* Start Selected excerpt *

Full disclosure: The songs of Patterson Hood and Mike Cooley have guided me through some of the best and hardest years of my adulthood. From the first discovery of Southern Rock Opera during my college years to the most recent American Band, I can write with confidence that their songs hold persistent meaning to me.

So, I will not be objective about the recent performance of Drive-By Truckers at The Anthem. Consider this your warning.

A month shy of Patterson’s 55th birthday (he shared this little bit during the show), 21 years since the first Drive-By Truckers album, and a decorated discography first paying homage to and eventually defining the Southern thing. Though I think it’s important to stress that this is a band that’s become more than their region — not defined by their Southern-ness, but flavored. Deep-fried, fresh, spicy as hell, buttery, and occasionally sweeter than sin, they can cook up just about any kind of song, but they specialize in rockers. Indeed, in this, they have no equal.

Stream American Band by the Drive-By Truckers on Spotify:

American Band was and is a protest record. I think any true fan of DBT has always seen the political strands threaded throughout their songs, but many folks chose just to hear themselves in the stories —  hard-luck characters getting fucked over by society or circumstances, sometimes rising above and sometimes not. Sometimes, the government is to blame, sometimes not.

Patterson and Mike have also possessed a unique gift for telling stories that feel honest and familiar, the sorts of tales our grandmothers and uncles might have told us after a few drinks; they tell the hard ones, too — those that hide in the crevices of our minds and hearts that cannot be voiced without a kind of breaking. It’s not so bad, I guess, to see yourself in the stories, but you lose something if you fail to acknowledge the way Patterson and Mike paint pictures of the American life, not just a person.

These are Big Picture songs from Day 1. Numbers like “Ronnie and Neil” and “Birmingham” and “Angels and Fuselage” were never just about events. They just became more direct with American Band, talking about racism and guns and big lobbies, although still telling stories. Still, you cannot mistake these songs for just stories.

* End Selected excerpt *
* Start Dataset extract *

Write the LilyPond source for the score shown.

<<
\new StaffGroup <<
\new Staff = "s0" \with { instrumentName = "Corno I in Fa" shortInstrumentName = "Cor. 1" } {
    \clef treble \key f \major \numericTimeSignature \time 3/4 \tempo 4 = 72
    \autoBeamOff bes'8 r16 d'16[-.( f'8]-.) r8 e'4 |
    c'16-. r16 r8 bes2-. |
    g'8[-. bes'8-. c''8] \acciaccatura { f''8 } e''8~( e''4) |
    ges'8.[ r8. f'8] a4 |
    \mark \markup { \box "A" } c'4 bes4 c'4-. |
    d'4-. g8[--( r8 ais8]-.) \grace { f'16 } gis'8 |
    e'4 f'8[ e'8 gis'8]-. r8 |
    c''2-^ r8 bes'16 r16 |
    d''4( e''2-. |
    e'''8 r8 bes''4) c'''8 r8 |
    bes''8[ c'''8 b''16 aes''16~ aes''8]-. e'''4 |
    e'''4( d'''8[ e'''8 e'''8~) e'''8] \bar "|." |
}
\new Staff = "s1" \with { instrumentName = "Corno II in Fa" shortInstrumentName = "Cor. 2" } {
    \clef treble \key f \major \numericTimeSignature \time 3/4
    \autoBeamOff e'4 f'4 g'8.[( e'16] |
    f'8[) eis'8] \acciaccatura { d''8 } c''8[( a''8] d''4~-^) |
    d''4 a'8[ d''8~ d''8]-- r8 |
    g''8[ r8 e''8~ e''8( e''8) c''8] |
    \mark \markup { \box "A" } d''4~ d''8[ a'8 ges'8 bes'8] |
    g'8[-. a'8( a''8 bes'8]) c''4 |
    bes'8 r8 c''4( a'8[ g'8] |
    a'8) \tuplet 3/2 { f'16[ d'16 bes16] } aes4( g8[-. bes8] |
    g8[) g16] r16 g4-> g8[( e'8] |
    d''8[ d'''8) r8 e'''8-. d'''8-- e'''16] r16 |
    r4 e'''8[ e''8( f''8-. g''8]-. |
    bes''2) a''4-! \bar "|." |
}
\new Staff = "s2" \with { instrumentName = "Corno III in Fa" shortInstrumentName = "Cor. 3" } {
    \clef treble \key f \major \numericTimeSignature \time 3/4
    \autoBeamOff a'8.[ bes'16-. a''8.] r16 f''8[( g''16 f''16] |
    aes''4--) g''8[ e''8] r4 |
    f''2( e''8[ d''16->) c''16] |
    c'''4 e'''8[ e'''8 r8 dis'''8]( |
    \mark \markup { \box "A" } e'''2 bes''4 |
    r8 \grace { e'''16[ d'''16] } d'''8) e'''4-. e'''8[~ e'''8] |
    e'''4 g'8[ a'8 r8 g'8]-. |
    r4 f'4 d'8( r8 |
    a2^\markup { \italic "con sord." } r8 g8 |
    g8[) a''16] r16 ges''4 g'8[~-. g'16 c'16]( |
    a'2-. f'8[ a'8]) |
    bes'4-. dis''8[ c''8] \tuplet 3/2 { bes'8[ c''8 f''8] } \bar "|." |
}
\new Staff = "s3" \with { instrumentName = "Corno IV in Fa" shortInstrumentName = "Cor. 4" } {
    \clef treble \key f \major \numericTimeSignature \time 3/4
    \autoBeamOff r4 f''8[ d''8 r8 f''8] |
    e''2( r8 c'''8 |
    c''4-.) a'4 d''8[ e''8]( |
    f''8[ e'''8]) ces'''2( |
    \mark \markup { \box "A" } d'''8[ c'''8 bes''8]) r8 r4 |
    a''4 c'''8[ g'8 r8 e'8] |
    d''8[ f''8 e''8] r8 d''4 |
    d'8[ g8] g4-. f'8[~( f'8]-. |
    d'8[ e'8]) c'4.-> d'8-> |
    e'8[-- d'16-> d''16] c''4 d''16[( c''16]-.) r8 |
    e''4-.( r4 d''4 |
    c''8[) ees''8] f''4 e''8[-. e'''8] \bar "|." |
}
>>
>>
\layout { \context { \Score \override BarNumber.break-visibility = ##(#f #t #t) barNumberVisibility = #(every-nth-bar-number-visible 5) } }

* End Dataset extract *

Work instructions:
(A) Reproduce the passage of the Drive-By Truckers review starting at "American Band was" and ending at "blame, sometimes not.".
(B) In the Drive-By Truckers review, render the sentence "American Band was and is a protest record." in Spanish.

Answer set:
(A)
American Band was and is a protest record. I think any true fan of DBT has always seen the political strands threaded throughout their songs, but many folks chose just to hear themselves in the stories —  hard-luck characters getting fucked over by society or circumstances, sometimes rising above and sometimes not. Sometimes, the government is to blame, sometimes not.

(B) American Band fue y es un disco de protesta.